Considered a hallmark of the bone-robbing disease osteoporosis, mild to severe fractures of the lower back called vertebral compression fractures (VCF) affect nearly a quarter of all older American women. Researchers hope that an advanced medical device may help relieve pain and restore mobility better than conventional methods.
In the July issue of the American Journal of Roentgenology, Dr. Lucia Flors and colleagues report on an innovative method called vesselplasty that was tested on 29 patients previously treated with medicines and physical therapy for painful VCF at the Hospital Universitario Doctor Peset in Valencia, Spain.

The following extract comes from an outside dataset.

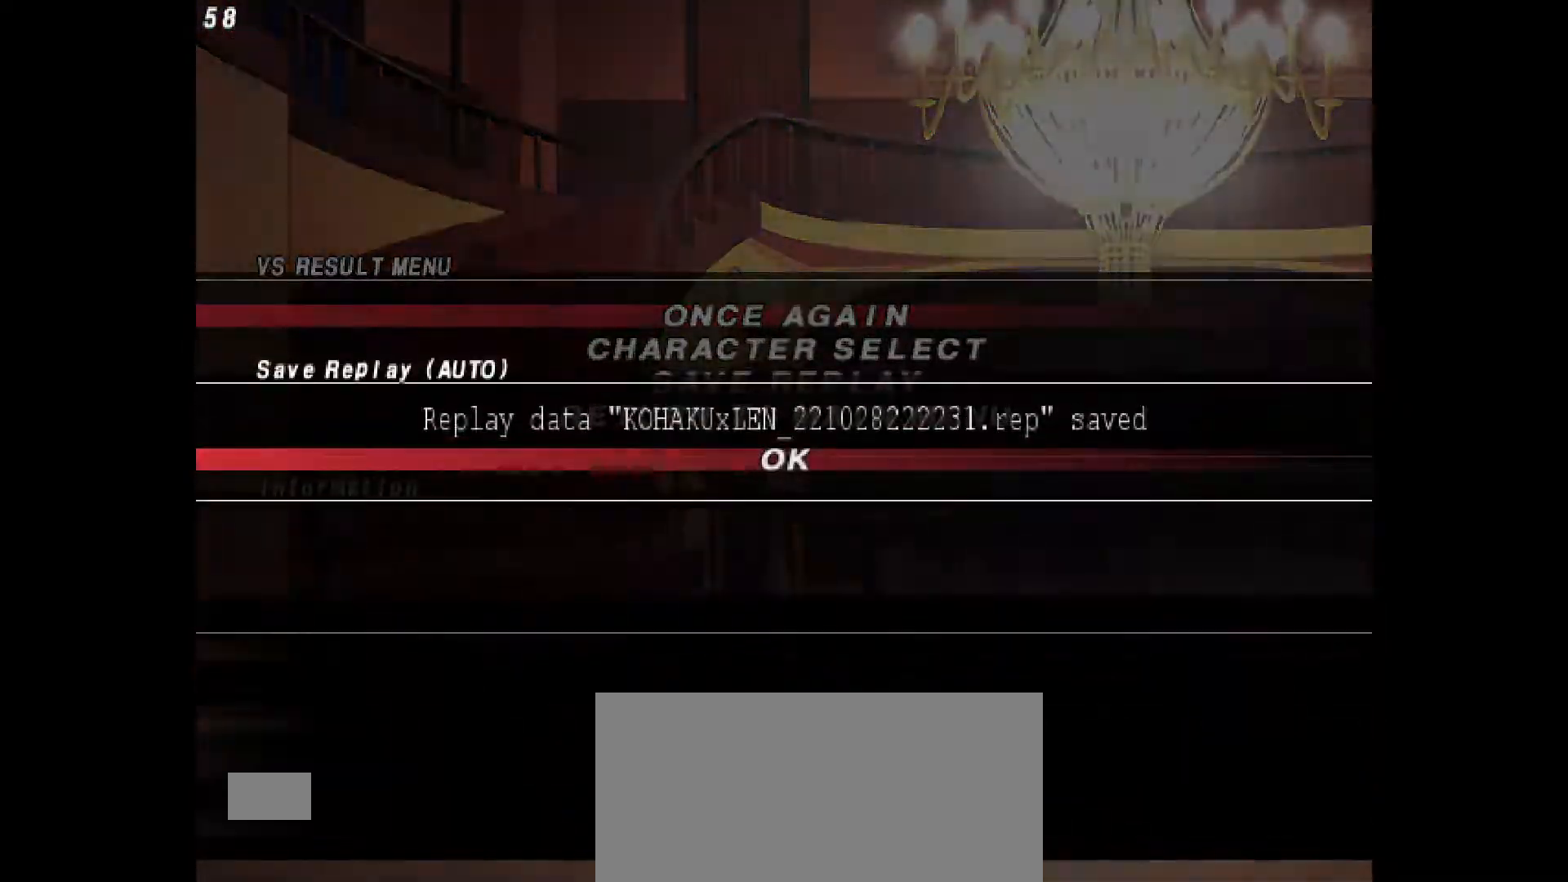
{"dt_ms": 500, "buttons": [], "events": [[50, "CROSS", "up"], [150, "CROSS", "down"], [250, "CROSS", "up"]]}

During the minimally invasive procedure, doctors utilized a new device called the Vessel-X bone Filling Container System to create a cavity—and a container—into which bone cement is injected to stabilize broken bones, improve posture, and prevent further fractures. With standard versions of the therapy, referred to as vertebroplasty and kyphoplasty, the cement leaked out from the targeted area in up to 70 percent of cases.
“Theoretically, this technique solves the problem of leakage of cement from the vertebral body because most of the cement is contained by the expandable artificial vessel,” Dr. Flors’ group wrote.

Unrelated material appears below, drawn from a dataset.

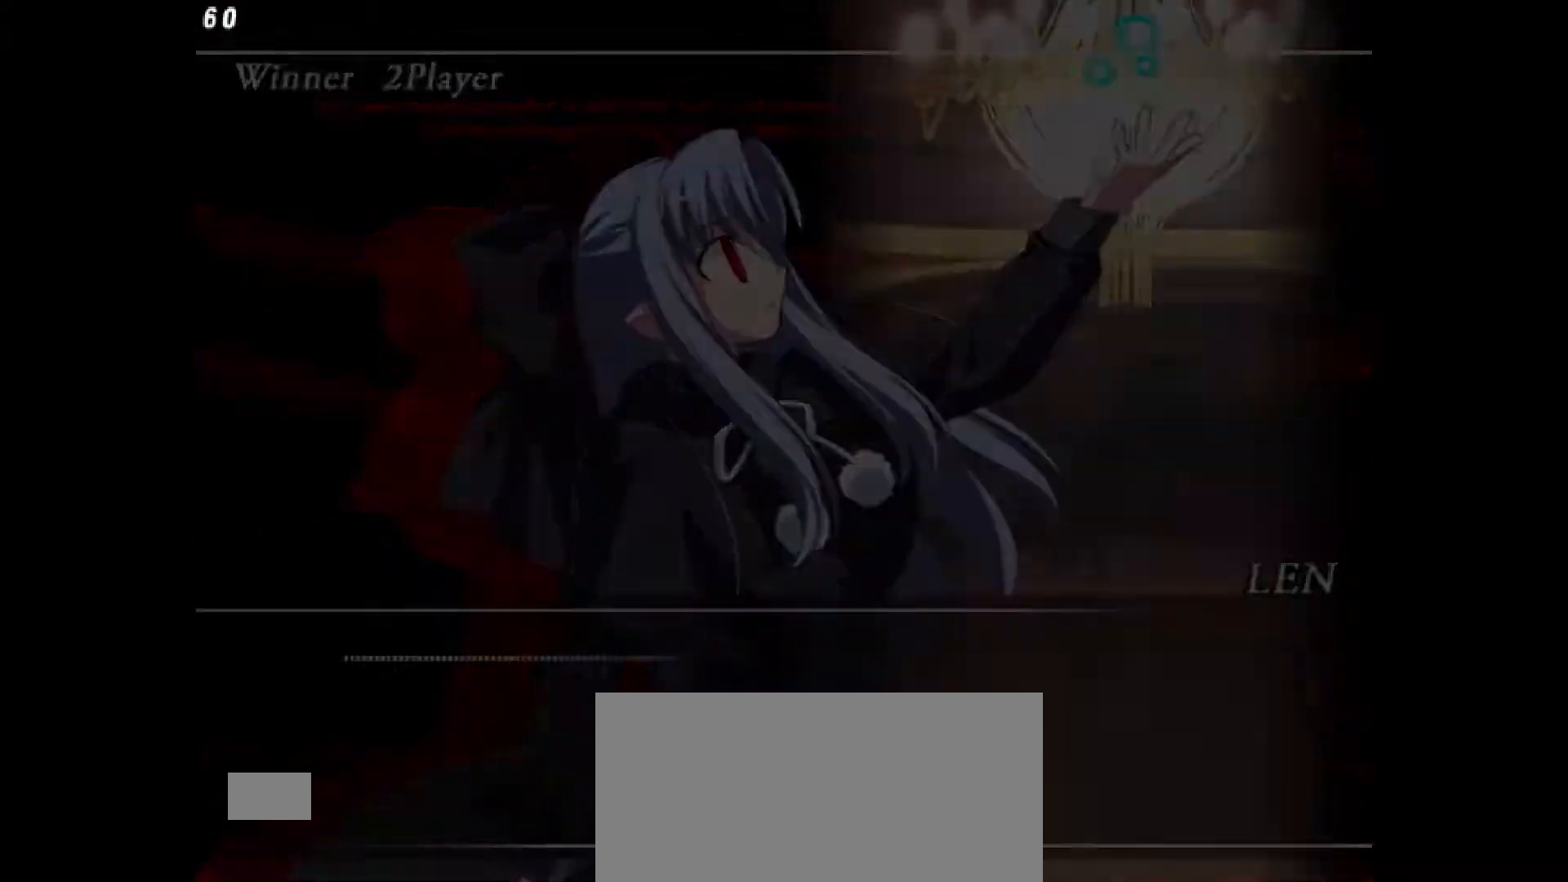
{"dt_ms": 500, "buttons": [], "events": []}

Preliminary outcome data on 29 patients with 37 fractures show reduced pain scores in all treated patients, improved mobility in 93 percent, and reduced analgesic use in 62 percent. Asymptomatic leakage of cement occurred in 2.7 percent of the cases and the technique appeared to be as effective in treating new fractures as in older ones.
Most patients had fractures related to osteoporosis (73 percent). Other VCF were caused by trauma (13.5 percent), myeloma (8 percent), and cancer that had spread from other organs (5.4 percent).
Further investigation will determine long-term effectiveness and safety. The Container System device is yet to be approved in the United States.
Despite recent research questioning the effectiveness of vertebroplasty and kyphoplasty, pain specialists point to several large studies that demonstrate their short- and long-term clinical benefit for treating painful VCF.